I’ll explain. Suppose I have a 3-attribute array. All of the attributes are double. When I calculate my chunk size to make it occupy 10 mb, should I take into account the 3 attributes (24 bytes times the chunk size of each dimension) or only one (8 bytes).

3)Do I have the garanty that scidb stores the entire cell on the same worker? Suppose I create the array with 2 attributes. Scidb splits it on a per attribute basis, so we have a chunk for each atribute. The values of a given cell, that are in different chunks will be stored in the same worker? Or there’s the possibility that a cell is split among different workers?

That’s all for now.
Thanks in advance.


#2

Hello, some answers:

1,2) What’s the ideal chunk size?
For the double datatype, you want to have about 1 million elements in the chunk. Chunks are rle-encoded; but if the encoding does not kick in, the chunk will have about 8MB of data.
This is independent of the number of attributes since the chunks for each attribute are processed separately.
There are, unfortunately, some older operators that will read all the chunks for a particular position at once. If that’s the case and you have a lot of attributes (i.e. 100) you might want to shrink the chunk size for now. In the future that code will go away.
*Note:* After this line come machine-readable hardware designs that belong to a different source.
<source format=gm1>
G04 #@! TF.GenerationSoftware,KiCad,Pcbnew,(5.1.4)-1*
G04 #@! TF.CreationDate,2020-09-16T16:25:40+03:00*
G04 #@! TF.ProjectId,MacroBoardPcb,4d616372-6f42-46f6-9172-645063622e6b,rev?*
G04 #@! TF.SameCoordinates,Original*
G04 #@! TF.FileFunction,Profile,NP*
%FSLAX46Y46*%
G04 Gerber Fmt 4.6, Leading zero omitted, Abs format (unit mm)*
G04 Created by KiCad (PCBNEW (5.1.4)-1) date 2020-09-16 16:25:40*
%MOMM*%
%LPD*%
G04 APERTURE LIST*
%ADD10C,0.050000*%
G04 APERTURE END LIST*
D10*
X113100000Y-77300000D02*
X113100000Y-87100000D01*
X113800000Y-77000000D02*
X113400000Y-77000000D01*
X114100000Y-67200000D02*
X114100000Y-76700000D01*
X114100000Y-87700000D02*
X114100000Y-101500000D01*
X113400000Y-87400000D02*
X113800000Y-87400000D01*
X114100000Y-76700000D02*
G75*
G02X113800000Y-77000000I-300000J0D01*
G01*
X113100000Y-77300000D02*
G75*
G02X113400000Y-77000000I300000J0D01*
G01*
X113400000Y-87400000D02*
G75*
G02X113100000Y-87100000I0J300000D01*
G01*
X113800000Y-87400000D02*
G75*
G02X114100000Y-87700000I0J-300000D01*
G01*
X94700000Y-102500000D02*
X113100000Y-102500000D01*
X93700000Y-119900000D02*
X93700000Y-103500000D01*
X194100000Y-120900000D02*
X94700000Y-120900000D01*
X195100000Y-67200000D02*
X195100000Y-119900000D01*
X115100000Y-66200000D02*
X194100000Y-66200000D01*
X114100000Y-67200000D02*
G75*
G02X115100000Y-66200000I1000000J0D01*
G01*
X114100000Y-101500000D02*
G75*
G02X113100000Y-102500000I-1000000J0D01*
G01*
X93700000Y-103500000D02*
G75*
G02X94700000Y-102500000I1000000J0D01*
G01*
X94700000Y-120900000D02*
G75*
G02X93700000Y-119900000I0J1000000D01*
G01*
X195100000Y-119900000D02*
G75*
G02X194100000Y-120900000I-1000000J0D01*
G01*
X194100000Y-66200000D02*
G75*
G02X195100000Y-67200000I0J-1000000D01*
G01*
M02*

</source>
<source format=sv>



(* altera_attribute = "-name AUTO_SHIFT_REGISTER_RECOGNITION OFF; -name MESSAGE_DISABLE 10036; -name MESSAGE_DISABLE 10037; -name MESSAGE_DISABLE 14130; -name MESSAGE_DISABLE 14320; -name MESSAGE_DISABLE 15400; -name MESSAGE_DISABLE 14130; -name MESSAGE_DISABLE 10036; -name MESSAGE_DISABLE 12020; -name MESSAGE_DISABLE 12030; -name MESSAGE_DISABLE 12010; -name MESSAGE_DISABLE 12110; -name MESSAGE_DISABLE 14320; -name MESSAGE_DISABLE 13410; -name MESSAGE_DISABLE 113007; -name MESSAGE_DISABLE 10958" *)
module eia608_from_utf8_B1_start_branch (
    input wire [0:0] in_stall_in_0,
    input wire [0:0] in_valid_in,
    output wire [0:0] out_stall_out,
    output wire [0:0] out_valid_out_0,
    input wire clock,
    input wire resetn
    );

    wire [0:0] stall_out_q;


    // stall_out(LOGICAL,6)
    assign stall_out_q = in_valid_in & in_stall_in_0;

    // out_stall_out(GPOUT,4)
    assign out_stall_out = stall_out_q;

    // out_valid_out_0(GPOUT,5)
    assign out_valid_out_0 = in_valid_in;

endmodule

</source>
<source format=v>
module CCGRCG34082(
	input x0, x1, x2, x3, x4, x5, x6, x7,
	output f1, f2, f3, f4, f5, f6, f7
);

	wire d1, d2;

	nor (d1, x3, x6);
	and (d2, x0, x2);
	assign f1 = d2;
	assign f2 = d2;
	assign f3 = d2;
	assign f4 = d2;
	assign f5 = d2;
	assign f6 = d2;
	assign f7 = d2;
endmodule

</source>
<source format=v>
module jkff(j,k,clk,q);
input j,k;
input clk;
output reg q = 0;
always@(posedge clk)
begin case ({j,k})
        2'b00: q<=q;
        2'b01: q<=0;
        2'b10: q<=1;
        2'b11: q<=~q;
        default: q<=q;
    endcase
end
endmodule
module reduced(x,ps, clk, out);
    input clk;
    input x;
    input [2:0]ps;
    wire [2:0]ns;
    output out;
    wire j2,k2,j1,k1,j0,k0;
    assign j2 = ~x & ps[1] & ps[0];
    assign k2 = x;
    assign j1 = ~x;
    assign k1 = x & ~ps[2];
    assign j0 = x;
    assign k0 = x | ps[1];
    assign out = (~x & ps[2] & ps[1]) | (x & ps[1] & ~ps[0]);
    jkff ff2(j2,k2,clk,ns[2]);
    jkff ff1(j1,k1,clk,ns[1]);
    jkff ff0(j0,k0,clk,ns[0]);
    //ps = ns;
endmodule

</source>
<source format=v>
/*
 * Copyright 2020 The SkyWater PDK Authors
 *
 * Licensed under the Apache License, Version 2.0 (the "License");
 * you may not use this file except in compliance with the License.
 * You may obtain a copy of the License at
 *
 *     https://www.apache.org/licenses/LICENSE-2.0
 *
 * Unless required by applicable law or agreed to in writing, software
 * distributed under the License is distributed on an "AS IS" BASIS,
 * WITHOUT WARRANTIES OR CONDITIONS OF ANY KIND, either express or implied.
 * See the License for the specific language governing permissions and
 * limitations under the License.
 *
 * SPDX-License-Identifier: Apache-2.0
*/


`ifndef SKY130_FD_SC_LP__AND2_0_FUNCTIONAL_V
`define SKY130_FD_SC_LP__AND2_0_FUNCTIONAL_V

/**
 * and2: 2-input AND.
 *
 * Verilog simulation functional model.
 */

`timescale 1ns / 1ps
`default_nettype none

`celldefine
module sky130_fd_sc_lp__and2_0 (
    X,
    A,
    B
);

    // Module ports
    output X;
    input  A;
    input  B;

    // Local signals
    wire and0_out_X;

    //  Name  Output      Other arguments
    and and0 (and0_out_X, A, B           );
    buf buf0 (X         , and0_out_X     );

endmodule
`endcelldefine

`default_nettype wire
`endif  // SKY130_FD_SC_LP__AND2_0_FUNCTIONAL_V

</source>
If your data is sparse - you want to increase the declared chunk size so that it still contains about 100K to 1M non-empty elements.
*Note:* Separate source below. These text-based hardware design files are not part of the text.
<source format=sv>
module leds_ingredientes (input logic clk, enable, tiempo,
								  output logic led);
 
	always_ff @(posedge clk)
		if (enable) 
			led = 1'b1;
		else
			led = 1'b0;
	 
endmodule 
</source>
  1. Do I have the garanty that scidb stores the entire cell in the same worker?
    Yes that’s always the case at the moment.

Hope it helps.
-Alex Poliakov


#3

Thank you very much for the answers.
One last question: Is there a way to find out the actual size of a chunk on disk? Could we find this kind of information somewhere? Maybe in the system catalog?


#4

There is a “hidden” command you can use called
"list ( ‘chunk map’ )"
You definitely want to look at the output in “csv+” form, or write a query to interrogate it. One of the attributes is “asize” or “allocated size” which is the size of the data on disk.
Bear in mind, sometimes chunks are “cloned” so sum(asize) is not always the size on disk.
If you want to go ahead and play with that - I recommend starting with small array examples to get an idea.